The Big Lie of secondhand smoke

BY SIDNEY ZION
Special To The Examiner

    NEW YORK -- Once upon a time in America, it was non-negotiable that the two boldest towns in the country were San Francisco and New York. The Barbary Coast and Hell's Kitchen were bound together thumb-to-nose against prohibitionists, who were described by our patron saint H.L. Mencken as those who feared that "somewhere, someone is having a good time."

    Then, nine years ago, San Francisco left our hearts smoldering in an empty ashtray. Of all the gin joints in all the world, San Francisco was the first to ban smoking. And guess who wants to come to that smoke-free dinner -- the reformed smoker, the billionaire mayor of New York, Michael M. Bloomberg.

    All the time in his testimony to the City Council and his bombardment in the media, Mayor Mike cites San Francisco, in a turn on Sinatra's anthem: "If they could kill it there we can kill it everywhere, it's up to you, New York, New York."

    So it's time to talk turkey about this secondhand smoke craze to my once-upon-a-time second city, and let you know just how bonkers you are and just how you began the greatest brainwashing of the 20th century.

    Because despite the rantings of the lung and heart "experts" (the former claim 3,000 deaths a year from secondhand smoke; the latter, centered at UC San Francisco, claim 30,000 to 60,000 a year, and without blushing state that a half-hour exposure in a smoke-filled bar can cause heart disease), the second you take these "studies" out in the sunlight they give junk science a bad name.

    The Big Lie, to be fair, didn't originate in San Francisco. It opened in Washington in the first year of the Clinton administration, 1993, with an Environmental Protection Agency report that began the civil war in saloons and restaurants. Denounced eventually in Federal Court as "corrupt science," the EPA gave the number of dead each year of lung cancer due to passive smoke as 3,000. So now it wasn't a question of choosing your own poison, you were poisoning me.

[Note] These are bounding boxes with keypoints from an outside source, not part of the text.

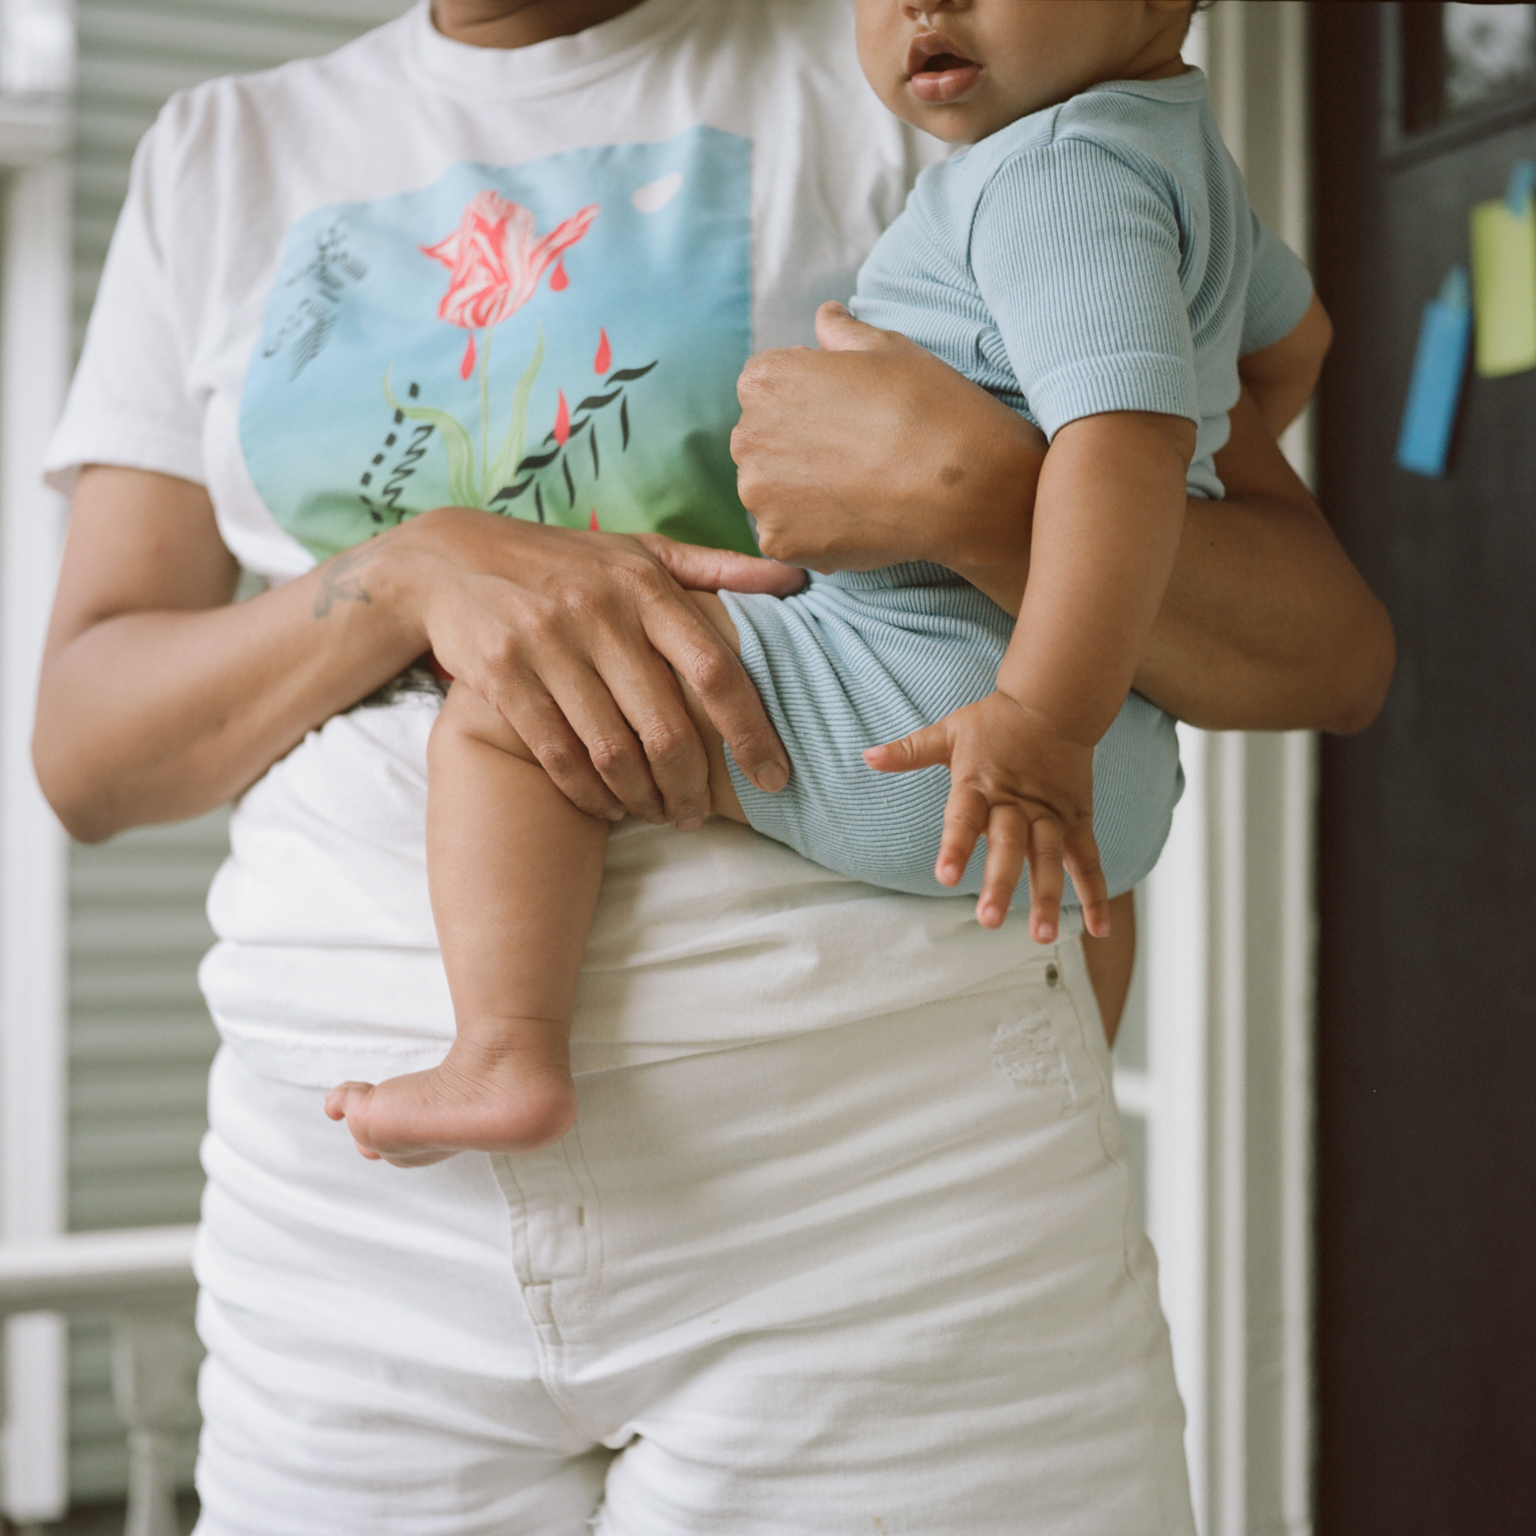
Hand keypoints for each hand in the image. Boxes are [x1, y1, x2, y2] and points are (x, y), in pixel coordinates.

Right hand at [390, 509, 803, 826]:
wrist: (451, 559)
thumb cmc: (567, 562)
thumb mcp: (639, 551)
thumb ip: (717, 569)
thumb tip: (797, 581)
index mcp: (645, 586)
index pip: (715, 668)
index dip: (751, 731)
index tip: (775, 777)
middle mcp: (599, 614)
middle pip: (665, 727)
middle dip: (691, 786)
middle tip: (699, 815)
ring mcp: (547, 645)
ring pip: (612, 752)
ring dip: (642, 799)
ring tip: (658, 815)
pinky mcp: (502, 674)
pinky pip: (559, 756)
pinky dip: (589, 795)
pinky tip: (608, 807)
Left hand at [732, 302, 1045, 574]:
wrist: (963, 485)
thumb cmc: (929, 407)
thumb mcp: (888, 348)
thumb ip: (842, 333)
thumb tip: (826, 317)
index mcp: (765, 379)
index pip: (767, 389)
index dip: (809, 402)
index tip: (847, 416)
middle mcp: (747, 435)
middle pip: (762, 442)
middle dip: (797, 448)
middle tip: (855, 458)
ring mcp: (758, 494)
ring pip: (770, 492)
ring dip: (800, 493)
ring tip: (857, 492)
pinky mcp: (777, 541)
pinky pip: (785, 536)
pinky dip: (812, 533)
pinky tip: (854, 522)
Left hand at [864, 690, 1110, 942]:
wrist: (1054, 701)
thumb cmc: (995, 721)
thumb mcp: (948, 732)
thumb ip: (909, 751)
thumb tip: (867, 756)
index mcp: (980, 785)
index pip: (964, 818)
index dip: (956, 847)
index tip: (945, 877)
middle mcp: (1018, 804)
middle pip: (1010, 845)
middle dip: (1001, 883)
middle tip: (989, 920)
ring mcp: (1051, 814)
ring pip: (1050, 859)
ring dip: (1047, 896)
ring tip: (1041, 936)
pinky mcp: (1077, 820)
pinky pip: (1089, 860)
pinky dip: (1095, 893)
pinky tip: (1097, 929)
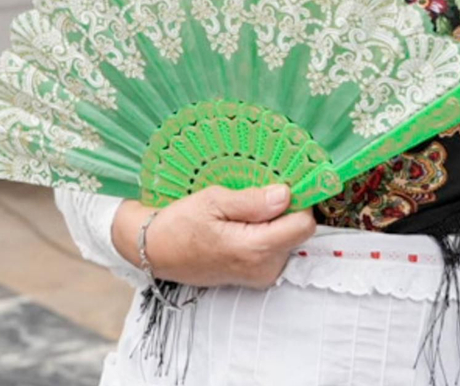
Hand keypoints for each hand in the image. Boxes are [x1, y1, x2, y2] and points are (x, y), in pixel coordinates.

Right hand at [116, 184, 316, 288]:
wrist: (155, 251)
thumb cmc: (179, 224)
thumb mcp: (212, 201)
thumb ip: (252, 201)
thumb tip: (286, 194)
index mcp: (255, 249)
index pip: (304, 225)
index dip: (298, 201)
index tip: (283, 184)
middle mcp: (264, 268)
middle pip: (298, 232)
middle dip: (284, 210)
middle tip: (256, 194)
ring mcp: (261, 276)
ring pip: (288, 239)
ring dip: (275, 222)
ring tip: (243, 210)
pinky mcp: (256, 276)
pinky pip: (276, 248)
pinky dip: (266, 233)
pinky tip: (242, 224)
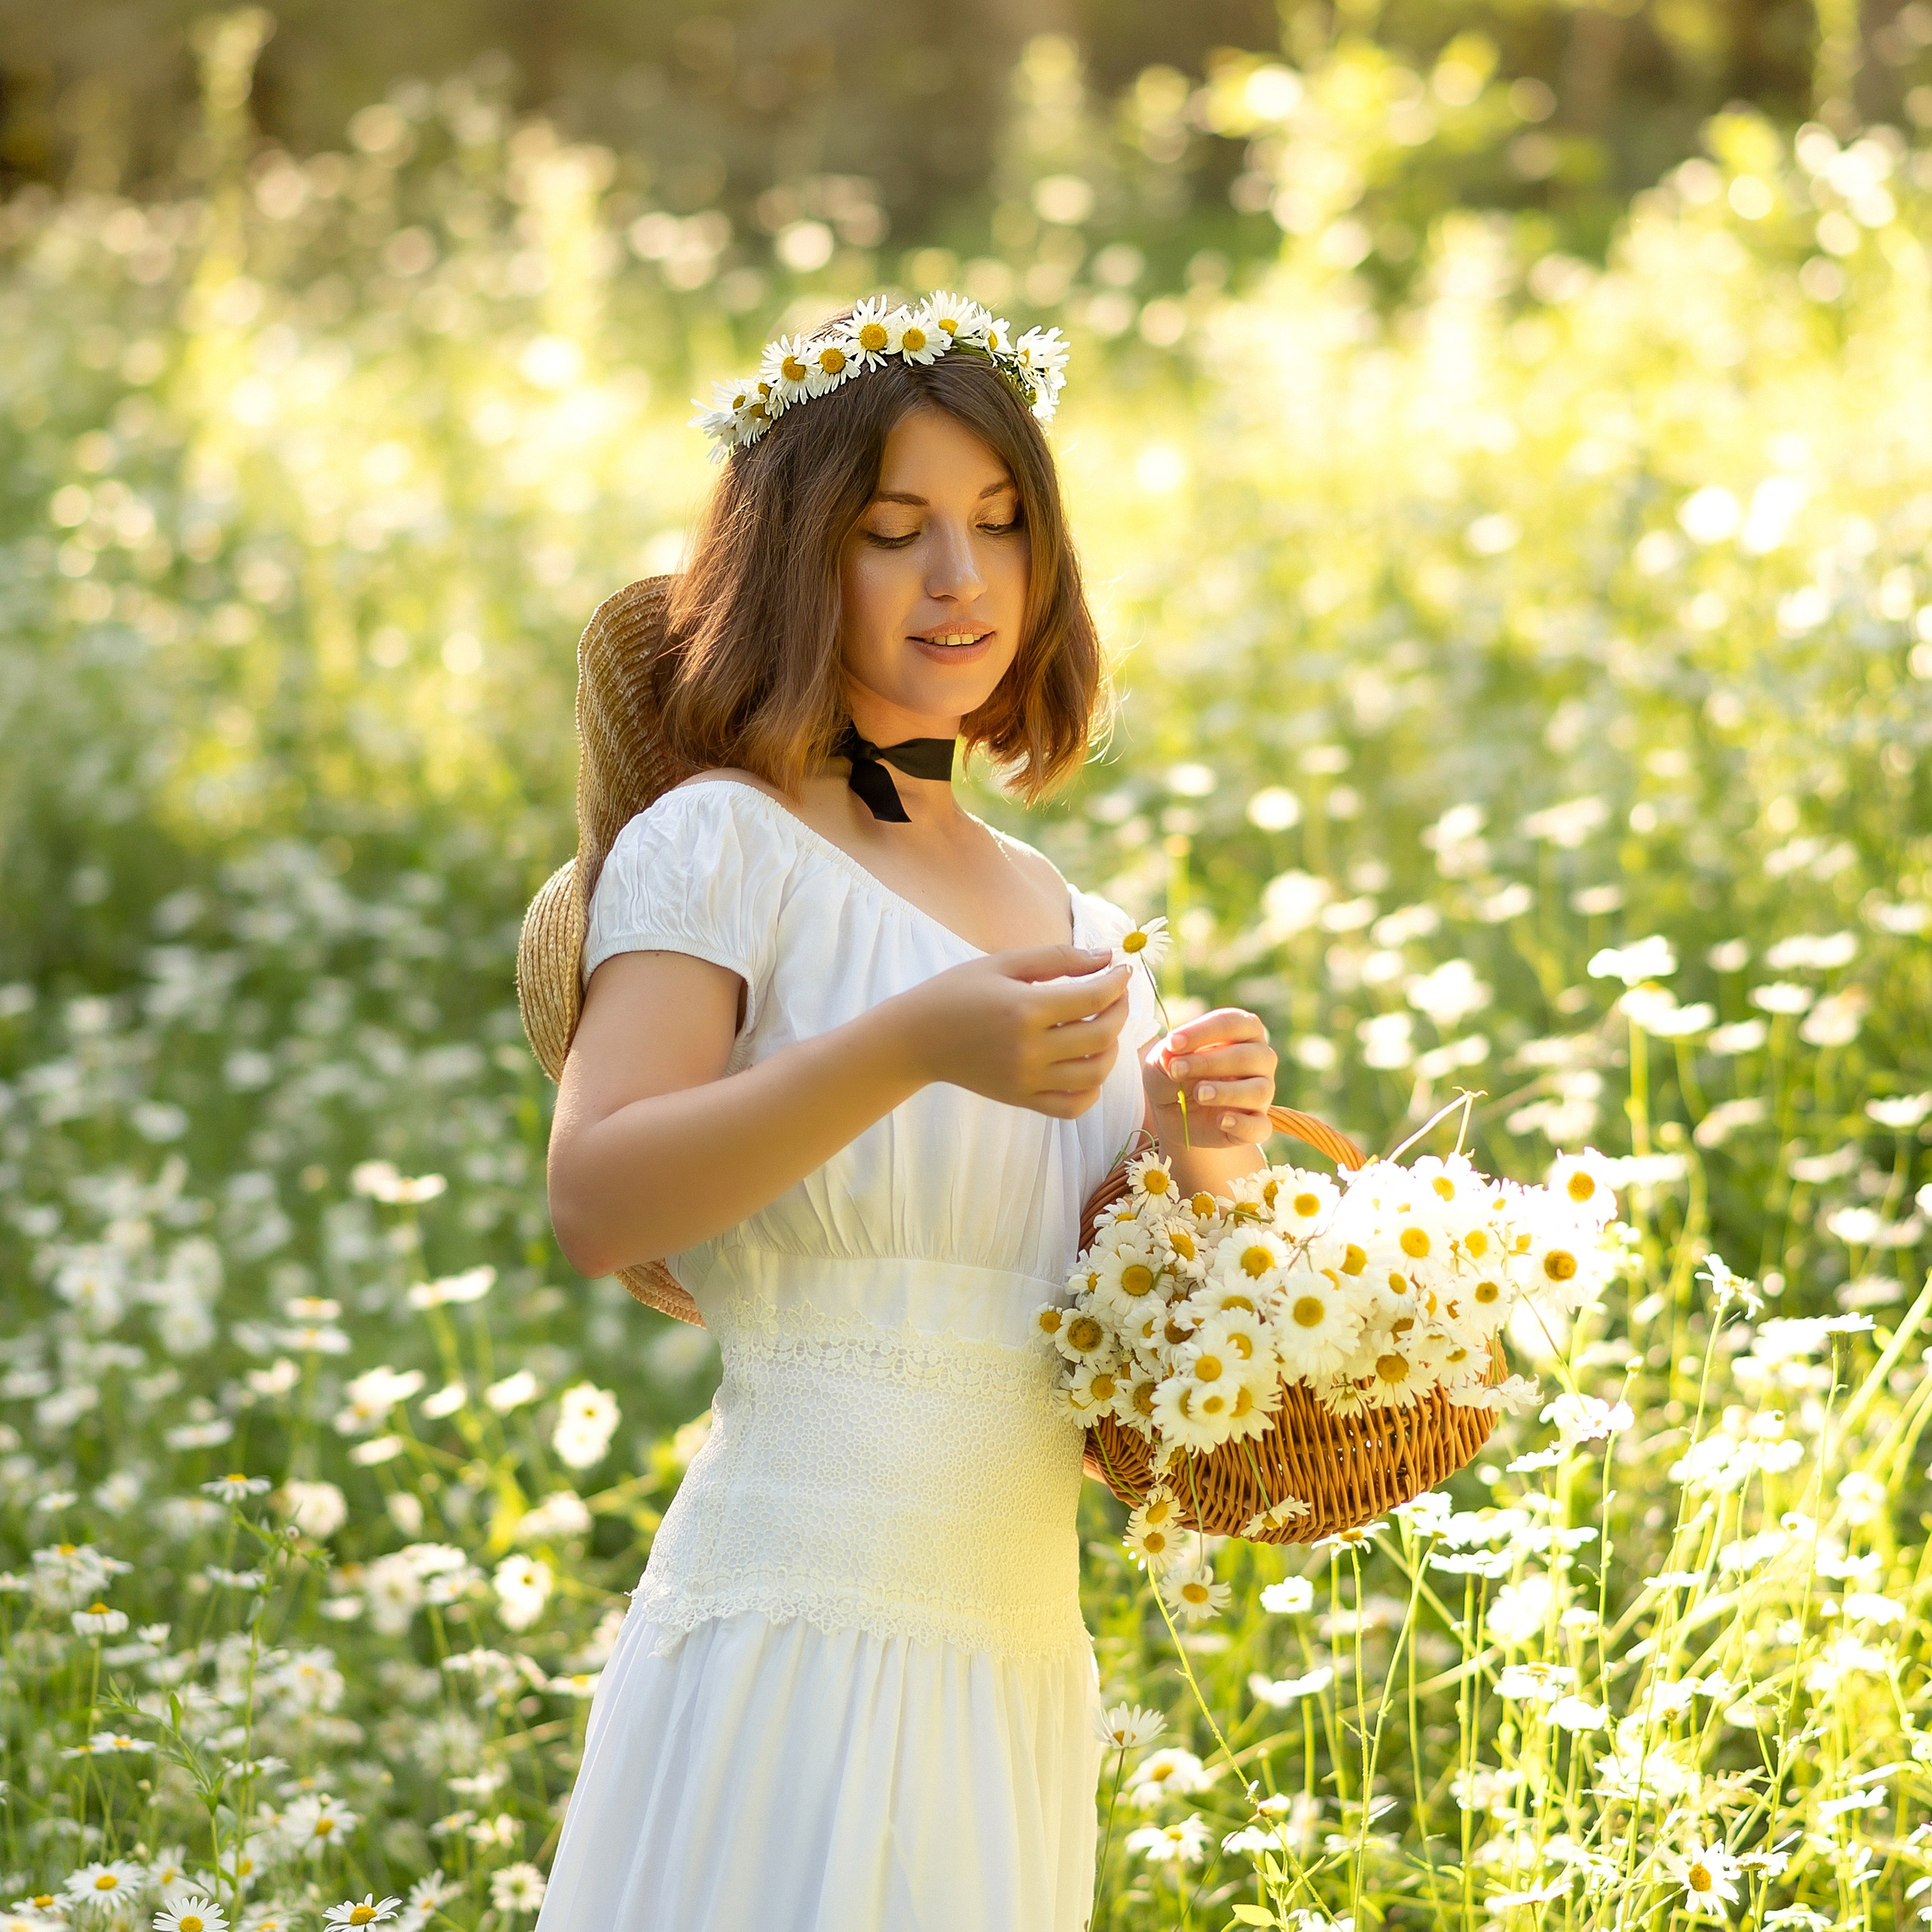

    Two years later, the Congressional Research Service, an independent arm of Congress, found that there was no scientific basis for the notion that secondhand smoke endangers health. This study was demanded by Rep. Henry Waxman ,D-L.A., the leading anti-smoking advocate in Congress. When it came out the way he didn't want it to come out, he stuffed it -- and the media censored it.

    In March 1998, the World Health Organization found that secondhand smoke was a zero. The WHO, the very SS of the Nicotine Nazi world, deep-sixed this extraordinary report based on a study that covered 21 countries over 10 years, costing millions of dollars.

    Today, the WHO cites dozens of statistical studies "proving" that passive smoke kills, but never mentions its own report! Par for the course for the zealots who live on the line that the end justifies the means.

    But there's another but -- impossible as it may seem, the negative has been proved, not simply by WHO statistics.

    The U.S. Energy Department conducted a six-year study in 17 cities during the 1990s. Nonsmoking bartenders and waiters were wired up to determine whether secondhand smoke was a danger to their health. The result across the board: nothing, nada. The amount of smoke inhalation was eons below the danger line.

    And last year, the Occupational Safety and Health Administration decided to drop plans for setting up federal rules for indoor smoking. OSHA said it was because there is no evidence that secondhand smoke is harmful.

    And yet against all this -- which bet me you didn't know, given the censorship of the anti-smoking media -- we go like lemmings to the sea, the ship of fools, buying into the lie that we are protecting bartenders and waiters from the fumes of guys and dolls like you and me.

    It's a sick joke, spreading now across the world. If 1 percent of it were true, Mike Bloomberg and the city fathers of San Francisco wouldn't have the breath to tell us we were the walking dead.

    Sidney Zion, a former New York City newspaper columnist, is a freelance writer.